**LIST OF TASKS**:
- a) Transcribe the part of the IPAA meeting recap starting at "IPAA re-cap. For" and ending at "(also in Dallas).".
- b) Put this sentence from the IPAA meeting recap into Spanish: "He did say that the problems facing the upstream industry cannot be solved by any one company."
- c) Using the IPAA meeting recap, answer these:
(i) In what city was IPAA's annual meeting held?
(ii) Whom did Ken Hersh talk with on the first full day of proceedings?
(iii) Hersh compares taxing sugar cane producers for causing diabetes to taxing whom, and for what?
═══ PAGE ═══
IPAA re-cap. For those of you who did not attend IPAA’s annual meeting in San Antonio and/or missed seeing our stories from that gathering, we now provide a few highlights from what was an excellent event. On the first full day of proceedings, Nov. 7, the keynote speaker, Ken Hersh, former CEO of NGP Energy Capital Management (Dallas, Texas), talked with IPAA Chairman Steven Pruett about his knowledge and experiences that have built up over years of turning NGP into one of the nation’s largest, most successful private investment firms. Hersh also offered wisdom from his current position as President and CEO of the George W. Bush Presidential Center on the Southern Methodist University campus (also in Dallas).
Hersh said that “people who plan out their trajectory too much might close off some of their options.” And, he added, “a lot of people (in oil and gas) are too risk-averse. What’s the worst thing that can happen?” He did say that the problems facing the upstream industry cannot be solved by any one company. Rather, they require a broad coalition of industry companies working together. Hersh also expressed a good deal of irritation with those officials in the U.S. government, who think the answer to climate problems is to tax oil and gas producers. “Taxing oil and gas producers (punitively) for the climate is like taxing sugar cane producers for causing diabetes.”
═══ SUPPLIED INFORMATION ═══
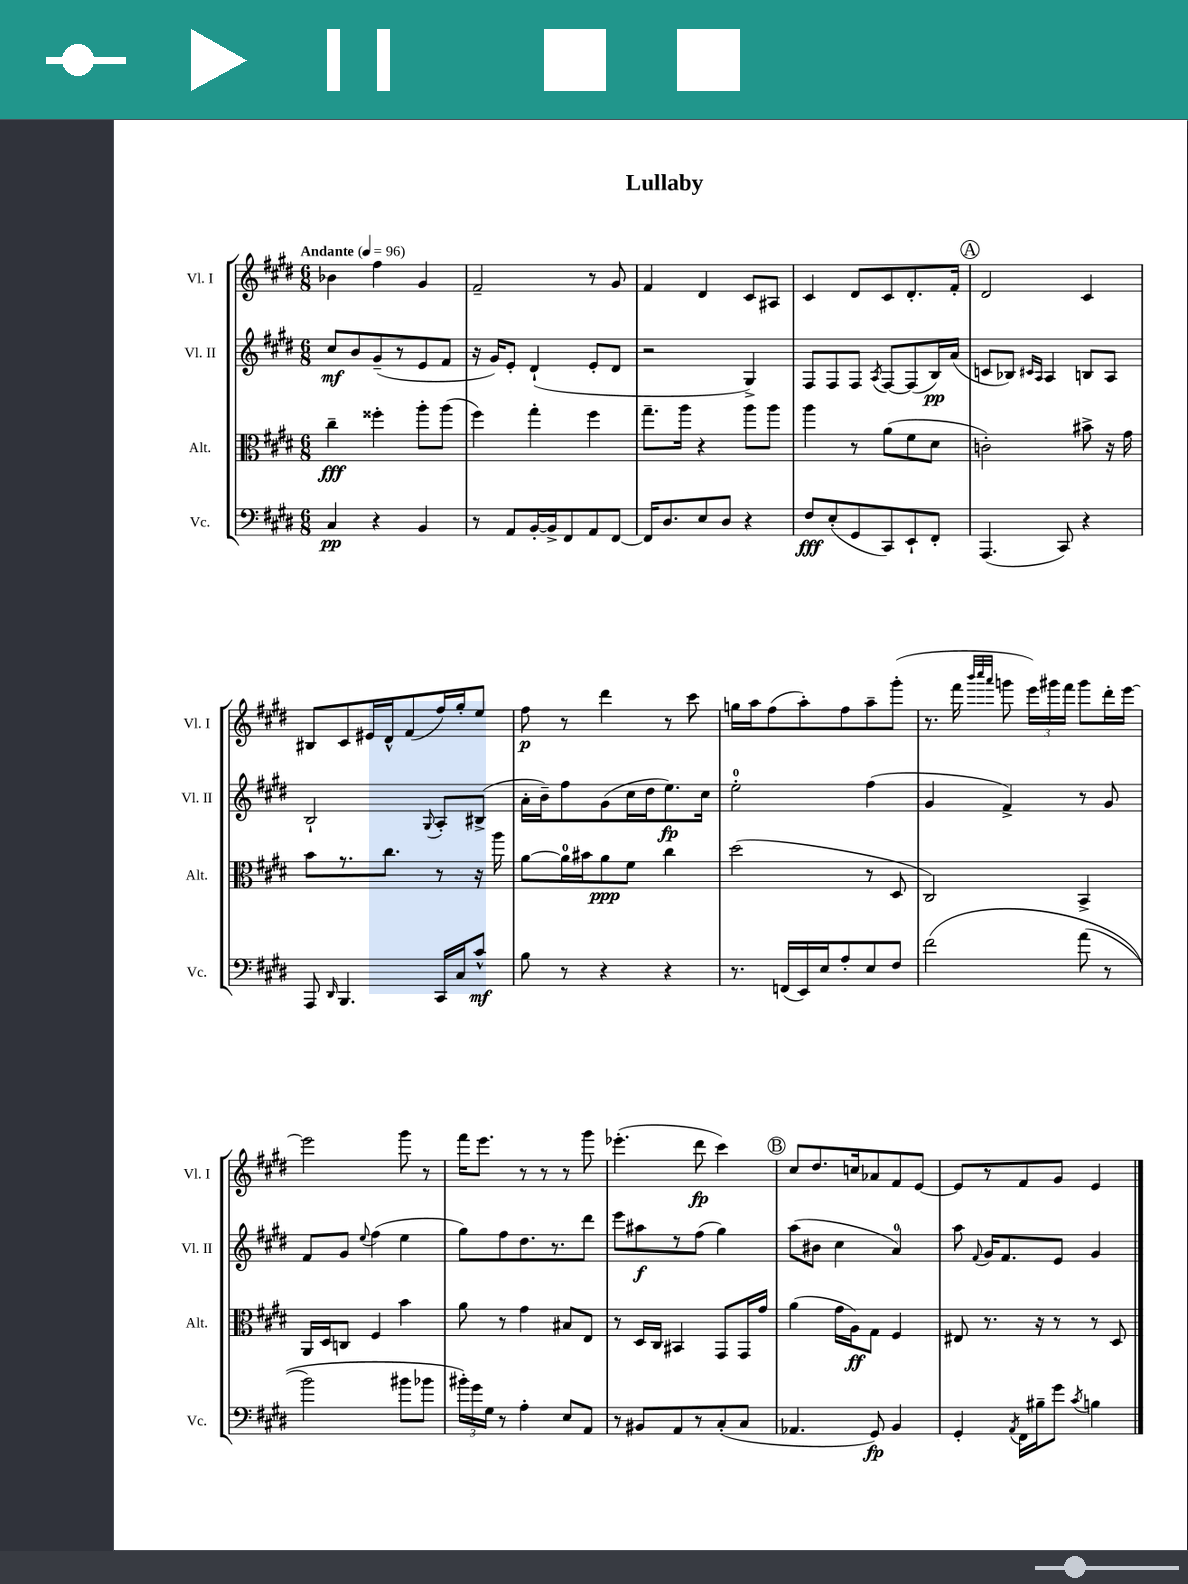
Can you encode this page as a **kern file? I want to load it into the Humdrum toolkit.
═══
**PROBLEM SOLUTIONS**:
- a)
IPAA re-cap. For those of you who did not attend IPAA’s annual meeting in San Antonio and/or missed seeing our stories from that gathering, we now provide a few highlights from what was an excellent event. On the first full day of proceedings, Nov. 7, the keynote speaker, Ken Hersh, former CEO of NGP Energy Capital Management (Dallas, Texas), talked with IPAA Chairman Steven Pruett about his knowledge and experiences that have built up over years of turning NGP into one of the nation’s largest, most successful private investment firms. Hersh also offered wisdom from his current position as President and CEO of the George W. Bush Presidential Center on the Southern Methodist University campus (also in Dallas).

- b) Sí dijo que los problemas que enfrenta la industria upstream no pueden ser resueltos por ninguna empresa por sí sola.

- c)
(i) San Antonio
(ii) IPAA Chairman Steven Pruett
(iii) Taxing oil and gas producers (punitively) for the climate